#### Selected extract ####

Last quarter, we noted that we were finally getting to the point where we expect to begin to realize greater benefits from scale, and I think we started to see this on the G&A line in Q3. We think we will continue to see operating leverage in G&A next year, but as we finalize our 2022 budget, our focus is to continue investing to organically grow revenue as fast as we responsibly can. Our sales pipeline remains very strong and we think is the best use of invested capital given our low customer acquisition cost, which we believe is among the best in class in the SaaS industry. With that, I'll turn it over to the operator now to take some questions from the analysts.
Thank you. If you would like to ask a question, please press star one on your telephone keypad. Please ensure the mute function on your phone is switched off to allow your signal to reach our equipment. If you find that your question has already been answered, you may remove yourself from the queue by pressing star two. As a reminder, we ask that analysts please limit themselves to two questions and return to the queue for any follow-ups. Again, it's star one to ask a question. We will take the first question from Stephanie Price from CIBC.
Hi, good morning.
Good morning, Stephanie.
Sounds like the average ACV on new deals in the quarter was obviously much higher than the total ACV. Sounds like enterprise was driving that growth. Just hoping you could break that down a little bit more for us in terms of what you're seeing from enterprise this quarter versus prior quarters?

####

Problems to work on
1. Answer these questions about the earnings call transcript:
(a) On which line did the speaker say benefits from scale started to appear in Q3?
(b) What should a caller press on the telephone keypad to ask a question?
(c) Who asks the first question, and from which firm?
2. Quote the earnings call transcript between "Sounds like the" and "versus prior quarters?", inclusive.
3. Write what comes next in the earnings call transcript, picking up after its final line.

#### Record set ####

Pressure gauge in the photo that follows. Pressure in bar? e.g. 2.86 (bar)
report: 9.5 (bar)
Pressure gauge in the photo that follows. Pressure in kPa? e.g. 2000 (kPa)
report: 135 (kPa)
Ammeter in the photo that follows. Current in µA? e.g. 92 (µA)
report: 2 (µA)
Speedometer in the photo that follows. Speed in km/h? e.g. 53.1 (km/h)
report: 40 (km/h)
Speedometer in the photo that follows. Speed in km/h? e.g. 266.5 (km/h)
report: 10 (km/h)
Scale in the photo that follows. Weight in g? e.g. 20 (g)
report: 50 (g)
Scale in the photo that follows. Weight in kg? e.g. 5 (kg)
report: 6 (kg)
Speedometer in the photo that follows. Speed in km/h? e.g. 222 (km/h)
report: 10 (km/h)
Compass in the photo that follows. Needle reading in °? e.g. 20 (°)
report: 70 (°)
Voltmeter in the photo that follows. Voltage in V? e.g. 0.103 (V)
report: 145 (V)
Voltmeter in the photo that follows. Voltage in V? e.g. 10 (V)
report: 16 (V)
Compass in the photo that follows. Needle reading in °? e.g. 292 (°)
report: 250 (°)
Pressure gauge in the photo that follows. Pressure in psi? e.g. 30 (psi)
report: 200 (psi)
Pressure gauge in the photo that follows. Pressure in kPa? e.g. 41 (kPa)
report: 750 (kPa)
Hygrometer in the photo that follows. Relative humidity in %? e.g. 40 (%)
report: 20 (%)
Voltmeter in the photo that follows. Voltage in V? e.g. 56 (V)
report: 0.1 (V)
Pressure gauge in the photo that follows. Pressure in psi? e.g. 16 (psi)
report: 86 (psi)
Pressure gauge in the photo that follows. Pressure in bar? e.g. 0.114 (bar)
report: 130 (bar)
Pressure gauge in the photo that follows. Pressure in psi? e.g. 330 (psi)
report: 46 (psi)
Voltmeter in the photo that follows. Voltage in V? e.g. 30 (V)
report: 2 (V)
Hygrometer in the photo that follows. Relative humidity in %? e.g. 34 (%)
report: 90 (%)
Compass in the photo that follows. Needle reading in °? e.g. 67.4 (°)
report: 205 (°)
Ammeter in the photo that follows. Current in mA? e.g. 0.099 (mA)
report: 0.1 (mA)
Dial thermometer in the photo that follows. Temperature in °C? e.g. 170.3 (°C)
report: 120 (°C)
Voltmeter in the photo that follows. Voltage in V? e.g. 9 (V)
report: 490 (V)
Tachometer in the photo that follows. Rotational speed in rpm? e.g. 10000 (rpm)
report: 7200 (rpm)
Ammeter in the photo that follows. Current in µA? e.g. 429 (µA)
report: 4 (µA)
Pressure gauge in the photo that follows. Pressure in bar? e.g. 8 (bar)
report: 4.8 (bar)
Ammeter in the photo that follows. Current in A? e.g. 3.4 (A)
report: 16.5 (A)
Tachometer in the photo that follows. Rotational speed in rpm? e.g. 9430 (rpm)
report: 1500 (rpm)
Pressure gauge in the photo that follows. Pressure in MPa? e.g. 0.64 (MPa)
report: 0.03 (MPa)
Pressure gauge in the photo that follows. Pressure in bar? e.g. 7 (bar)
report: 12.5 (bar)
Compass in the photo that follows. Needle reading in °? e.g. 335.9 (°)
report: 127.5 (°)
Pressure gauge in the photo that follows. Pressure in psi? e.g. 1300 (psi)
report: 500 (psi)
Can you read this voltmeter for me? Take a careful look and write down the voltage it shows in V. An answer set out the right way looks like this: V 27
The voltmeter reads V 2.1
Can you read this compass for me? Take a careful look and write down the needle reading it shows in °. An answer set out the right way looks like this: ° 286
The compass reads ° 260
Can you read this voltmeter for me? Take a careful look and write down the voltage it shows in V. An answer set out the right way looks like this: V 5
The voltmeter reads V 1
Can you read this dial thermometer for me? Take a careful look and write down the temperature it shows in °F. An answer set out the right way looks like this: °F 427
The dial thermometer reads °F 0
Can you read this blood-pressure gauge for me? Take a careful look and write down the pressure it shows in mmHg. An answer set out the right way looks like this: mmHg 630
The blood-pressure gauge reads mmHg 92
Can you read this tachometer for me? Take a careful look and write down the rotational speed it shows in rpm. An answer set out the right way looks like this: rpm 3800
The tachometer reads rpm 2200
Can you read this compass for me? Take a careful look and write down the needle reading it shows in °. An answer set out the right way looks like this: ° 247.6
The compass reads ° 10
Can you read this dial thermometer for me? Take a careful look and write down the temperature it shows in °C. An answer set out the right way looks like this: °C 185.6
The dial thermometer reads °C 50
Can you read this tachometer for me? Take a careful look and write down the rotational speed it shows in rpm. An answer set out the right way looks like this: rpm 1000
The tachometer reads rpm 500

####

Solved problems
1.
(a) The G&A line.
(b) Star one.
(c) Stephanie Price from CIBC.

2.
Sounds like the average ACV on new deals in the quarter was obviously much higher than the total ACV. Sounds like enterprise was driving that growth. Just hoping you could break that down a little bit more for us in terms of what you're seeing from enterprise this quarter versus prior quarters?

3.
Stephanie, good morning. Alessio speaking. You are correct. We continue to see strength in our enterprise segment, as a result of investments, but also recognition that our product is mature, scalable and strong, and satisfies the needs of large organizations. When it comes to breaking down the why behind it, I'd say that there is one primary contributing factor, Stephanie, and that is our product is proven to be able to solve for multiple use cases altogether. We refer to that in our language and in the script as hybrid use cases. When it comes down to realizing why it also is producing higher ARR on revenue, it's simply we're addressing different user populations in organizations. We're helping organizations retain their people.
We're helping organizations keep their customers' experience high, the customers educated. When you're able to do that on a frequent basis, the end users on the average contract are higher, and they're resulting in higher ACV. That is the biggest trend we're seeing. There's certainly a positive momentum from very early still adoption of new products, which we are getting better and better at including in our conversations. Despite it being early days for most of these products, we're very satisfied with the initial response of the market that we're having.
Great. Maybe on that Learning Suite, maybe you could talk a little bit about the sales approach for the full suite and whether you're leading with the Learning Suite or the core modules, and any color on growth in customers that are signing up for more than one product would be appreciated?
100%. There are several ways to look at the customer journey and the simplest way that encompasses it all, I think, is looking at the first iteration of let's say the new logo posture of the company, and then at the continued expansion of our customers. We've been clear that our approach to driving the efforts of Learning Suite are not to sell the suite at all costs at stage one, meaning a new logo. We would much rather win the trust of our customers and then continue to do an excellent job and continue to solve problems for them rather than squeezing as much as we can upfront.
Having said that, the capability of selling the suite and the way we approach it is still very Learn driven. We believe our flagship product, Learn, is the strongest in the market to satisfy enterprise needs of hybrids, and it becomes very natural again to then open up the conversation to other products. On the upsell front, as long as we do an excellent job at creating intimacy and coverage at the field level of our customers, which we're extremely focused on, again, we have an opportunity to not only upsell but also cross-sell across the entire customer 360 environment. I hope that answers, Stephanie.
It does. Thanks so much.
Thank you.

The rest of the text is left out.